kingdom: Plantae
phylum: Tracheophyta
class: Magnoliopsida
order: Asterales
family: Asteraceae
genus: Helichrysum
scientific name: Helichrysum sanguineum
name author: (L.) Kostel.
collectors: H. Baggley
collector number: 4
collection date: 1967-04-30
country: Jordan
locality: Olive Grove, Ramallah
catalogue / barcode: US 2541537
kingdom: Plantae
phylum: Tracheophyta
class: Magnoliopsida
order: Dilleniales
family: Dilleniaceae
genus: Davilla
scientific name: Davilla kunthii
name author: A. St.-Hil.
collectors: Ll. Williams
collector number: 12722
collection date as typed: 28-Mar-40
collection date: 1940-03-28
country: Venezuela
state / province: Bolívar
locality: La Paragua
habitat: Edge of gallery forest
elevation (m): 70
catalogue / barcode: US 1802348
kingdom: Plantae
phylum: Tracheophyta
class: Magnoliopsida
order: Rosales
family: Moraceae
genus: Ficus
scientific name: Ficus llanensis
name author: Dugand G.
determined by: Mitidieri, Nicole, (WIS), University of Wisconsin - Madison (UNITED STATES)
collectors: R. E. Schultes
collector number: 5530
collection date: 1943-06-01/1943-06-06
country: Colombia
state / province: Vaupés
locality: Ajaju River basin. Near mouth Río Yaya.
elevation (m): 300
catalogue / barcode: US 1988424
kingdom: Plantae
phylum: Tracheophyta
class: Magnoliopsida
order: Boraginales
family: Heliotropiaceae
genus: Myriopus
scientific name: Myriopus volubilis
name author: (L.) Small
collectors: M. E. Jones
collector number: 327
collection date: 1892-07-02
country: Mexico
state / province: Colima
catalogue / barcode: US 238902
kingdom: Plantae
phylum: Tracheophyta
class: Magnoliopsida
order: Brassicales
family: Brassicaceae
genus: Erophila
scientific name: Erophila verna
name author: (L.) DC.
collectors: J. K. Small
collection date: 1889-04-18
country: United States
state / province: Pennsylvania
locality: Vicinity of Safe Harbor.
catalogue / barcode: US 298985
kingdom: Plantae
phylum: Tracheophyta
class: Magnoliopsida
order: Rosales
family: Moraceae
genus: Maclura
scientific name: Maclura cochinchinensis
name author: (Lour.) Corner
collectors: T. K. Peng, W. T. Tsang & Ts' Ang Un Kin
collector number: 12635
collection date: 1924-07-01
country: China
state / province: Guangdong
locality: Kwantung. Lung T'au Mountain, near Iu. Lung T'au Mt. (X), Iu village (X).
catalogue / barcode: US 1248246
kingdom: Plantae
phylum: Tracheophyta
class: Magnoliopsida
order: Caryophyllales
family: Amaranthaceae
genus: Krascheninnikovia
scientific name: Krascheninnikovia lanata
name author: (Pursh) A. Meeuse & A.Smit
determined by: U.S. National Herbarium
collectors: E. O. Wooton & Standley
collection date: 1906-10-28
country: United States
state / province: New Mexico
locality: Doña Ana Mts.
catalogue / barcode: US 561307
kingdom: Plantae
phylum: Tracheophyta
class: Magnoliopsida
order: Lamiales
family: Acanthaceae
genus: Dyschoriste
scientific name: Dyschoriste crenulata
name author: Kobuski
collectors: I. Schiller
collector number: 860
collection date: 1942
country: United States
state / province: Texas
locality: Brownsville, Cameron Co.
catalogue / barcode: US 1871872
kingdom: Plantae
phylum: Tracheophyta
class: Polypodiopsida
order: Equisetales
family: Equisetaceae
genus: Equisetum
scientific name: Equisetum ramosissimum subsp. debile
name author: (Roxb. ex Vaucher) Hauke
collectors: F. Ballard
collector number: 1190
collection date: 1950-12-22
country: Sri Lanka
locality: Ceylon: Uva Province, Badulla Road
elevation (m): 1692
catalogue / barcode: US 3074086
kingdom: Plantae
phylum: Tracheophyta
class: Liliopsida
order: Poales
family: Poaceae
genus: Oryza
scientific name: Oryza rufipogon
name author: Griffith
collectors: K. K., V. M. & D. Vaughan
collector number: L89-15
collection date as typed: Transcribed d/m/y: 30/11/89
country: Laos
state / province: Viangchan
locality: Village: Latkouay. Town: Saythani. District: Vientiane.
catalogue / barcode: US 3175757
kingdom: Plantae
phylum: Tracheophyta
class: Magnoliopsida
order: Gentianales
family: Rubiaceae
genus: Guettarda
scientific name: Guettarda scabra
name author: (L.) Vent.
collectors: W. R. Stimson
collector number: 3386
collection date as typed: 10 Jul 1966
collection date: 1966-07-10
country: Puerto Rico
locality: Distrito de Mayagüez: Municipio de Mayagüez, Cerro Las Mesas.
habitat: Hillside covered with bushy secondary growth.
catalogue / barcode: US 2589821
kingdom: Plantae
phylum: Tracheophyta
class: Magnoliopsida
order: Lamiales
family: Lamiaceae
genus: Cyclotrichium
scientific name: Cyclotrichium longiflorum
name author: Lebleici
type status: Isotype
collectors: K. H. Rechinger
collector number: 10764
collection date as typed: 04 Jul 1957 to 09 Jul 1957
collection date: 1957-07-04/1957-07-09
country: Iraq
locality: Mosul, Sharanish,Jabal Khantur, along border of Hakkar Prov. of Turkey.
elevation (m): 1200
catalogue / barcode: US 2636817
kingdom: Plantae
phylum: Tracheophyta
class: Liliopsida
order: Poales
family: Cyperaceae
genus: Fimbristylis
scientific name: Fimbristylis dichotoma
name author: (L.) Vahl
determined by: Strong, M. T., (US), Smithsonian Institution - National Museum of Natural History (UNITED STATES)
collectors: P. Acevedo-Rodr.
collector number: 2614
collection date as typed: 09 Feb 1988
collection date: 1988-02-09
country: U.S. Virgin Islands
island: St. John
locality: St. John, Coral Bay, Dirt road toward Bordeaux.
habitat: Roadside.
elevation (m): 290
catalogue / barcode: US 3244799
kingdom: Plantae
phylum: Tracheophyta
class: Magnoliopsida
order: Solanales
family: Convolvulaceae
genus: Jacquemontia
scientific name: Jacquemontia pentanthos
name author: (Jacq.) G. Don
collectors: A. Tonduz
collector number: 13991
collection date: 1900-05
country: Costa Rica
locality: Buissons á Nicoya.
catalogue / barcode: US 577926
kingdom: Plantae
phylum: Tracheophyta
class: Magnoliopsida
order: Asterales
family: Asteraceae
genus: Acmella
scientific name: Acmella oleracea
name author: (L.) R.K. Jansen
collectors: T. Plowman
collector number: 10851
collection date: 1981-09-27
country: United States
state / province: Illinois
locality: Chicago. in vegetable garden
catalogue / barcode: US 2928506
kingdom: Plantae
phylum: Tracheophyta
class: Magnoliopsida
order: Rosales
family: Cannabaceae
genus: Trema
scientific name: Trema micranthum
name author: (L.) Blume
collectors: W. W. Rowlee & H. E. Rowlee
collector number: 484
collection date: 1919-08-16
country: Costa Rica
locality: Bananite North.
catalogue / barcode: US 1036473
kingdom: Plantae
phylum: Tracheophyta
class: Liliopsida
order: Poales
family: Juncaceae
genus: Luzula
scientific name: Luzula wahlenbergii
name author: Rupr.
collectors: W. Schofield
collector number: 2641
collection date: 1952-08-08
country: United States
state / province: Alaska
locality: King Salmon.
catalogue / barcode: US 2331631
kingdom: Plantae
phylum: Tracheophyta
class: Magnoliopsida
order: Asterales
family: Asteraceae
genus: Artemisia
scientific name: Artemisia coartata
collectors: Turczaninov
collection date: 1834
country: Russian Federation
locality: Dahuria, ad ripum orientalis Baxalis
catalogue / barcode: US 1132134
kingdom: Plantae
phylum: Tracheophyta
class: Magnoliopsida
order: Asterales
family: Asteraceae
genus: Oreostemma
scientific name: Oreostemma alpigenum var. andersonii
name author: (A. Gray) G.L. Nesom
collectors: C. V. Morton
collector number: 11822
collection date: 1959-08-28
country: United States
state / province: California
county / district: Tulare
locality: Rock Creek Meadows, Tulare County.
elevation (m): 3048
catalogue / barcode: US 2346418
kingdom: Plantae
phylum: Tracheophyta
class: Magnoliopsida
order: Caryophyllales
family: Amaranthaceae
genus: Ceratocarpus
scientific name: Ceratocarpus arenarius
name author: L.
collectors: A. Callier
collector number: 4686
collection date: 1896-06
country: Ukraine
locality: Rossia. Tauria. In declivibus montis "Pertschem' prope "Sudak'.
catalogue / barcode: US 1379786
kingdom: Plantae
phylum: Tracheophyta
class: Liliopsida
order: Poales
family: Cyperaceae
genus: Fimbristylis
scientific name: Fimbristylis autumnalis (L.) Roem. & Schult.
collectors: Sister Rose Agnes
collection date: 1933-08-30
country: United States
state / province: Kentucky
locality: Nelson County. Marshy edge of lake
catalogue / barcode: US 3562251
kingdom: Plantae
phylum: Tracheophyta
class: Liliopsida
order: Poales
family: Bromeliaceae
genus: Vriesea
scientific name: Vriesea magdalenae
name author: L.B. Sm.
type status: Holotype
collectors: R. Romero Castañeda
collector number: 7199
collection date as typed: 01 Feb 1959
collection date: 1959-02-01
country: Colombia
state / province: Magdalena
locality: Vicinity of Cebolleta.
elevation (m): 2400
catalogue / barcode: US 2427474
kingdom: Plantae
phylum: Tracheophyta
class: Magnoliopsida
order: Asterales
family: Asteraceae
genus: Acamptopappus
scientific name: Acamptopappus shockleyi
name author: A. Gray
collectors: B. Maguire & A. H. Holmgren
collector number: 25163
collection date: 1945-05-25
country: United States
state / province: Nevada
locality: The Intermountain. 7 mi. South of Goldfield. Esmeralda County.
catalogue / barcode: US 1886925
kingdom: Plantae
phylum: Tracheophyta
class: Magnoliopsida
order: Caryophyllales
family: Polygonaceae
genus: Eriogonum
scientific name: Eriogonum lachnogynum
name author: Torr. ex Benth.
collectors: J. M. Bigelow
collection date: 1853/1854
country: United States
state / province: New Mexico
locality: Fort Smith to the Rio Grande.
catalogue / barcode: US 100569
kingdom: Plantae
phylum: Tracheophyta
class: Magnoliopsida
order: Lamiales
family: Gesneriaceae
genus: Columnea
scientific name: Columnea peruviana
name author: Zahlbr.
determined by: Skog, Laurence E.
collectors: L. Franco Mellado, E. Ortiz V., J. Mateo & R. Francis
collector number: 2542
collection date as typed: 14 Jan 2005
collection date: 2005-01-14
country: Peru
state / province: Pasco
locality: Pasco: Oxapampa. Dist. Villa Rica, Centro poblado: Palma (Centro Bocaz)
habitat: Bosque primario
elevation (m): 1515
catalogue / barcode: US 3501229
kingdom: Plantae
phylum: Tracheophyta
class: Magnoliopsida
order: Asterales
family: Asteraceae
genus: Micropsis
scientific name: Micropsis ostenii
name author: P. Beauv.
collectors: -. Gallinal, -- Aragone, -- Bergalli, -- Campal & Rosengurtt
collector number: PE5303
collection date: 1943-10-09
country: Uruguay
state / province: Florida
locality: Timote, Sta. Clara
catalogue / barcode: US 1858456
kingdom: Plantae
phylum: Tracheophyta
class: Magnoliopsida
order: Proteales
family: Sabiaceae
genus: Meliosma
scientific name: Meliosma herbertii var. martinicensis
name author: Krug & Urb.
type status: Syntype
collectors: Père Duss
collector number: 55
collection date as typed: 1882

:::

What you are asked to do:
Edit the material from its first line through the line containing "collection date as typed: 28-Mar-40" so that "locality" becomes "site", and leave everything else unchanged.

Full solution:
kingdom: Plantae
phylum: Tracheophyta
class: Magnoliopsida
order: Asterales
family: Asteraceae
genus: Helichrysum
scientific name: Helichrysum sanguineum
name author: (L.) Kostel.
collectors: H. Baggley
collector number: 4
collection date: 1967-04-30
country: Jordan
site: Olive Grove, Ramallah
catalogue / barcode: US 2541537
kingdom: Plantae
phylum: Tracheophyta
class: Magnoliopsida
order: Dilleniales
family: Dilleniaceae
genus: Davilla
scientific name: Davilla kunthii
name author: A. St.-Hil.
collectors: Ll. Williams
collector number: 12722
collection date as typed: 28-Mar-40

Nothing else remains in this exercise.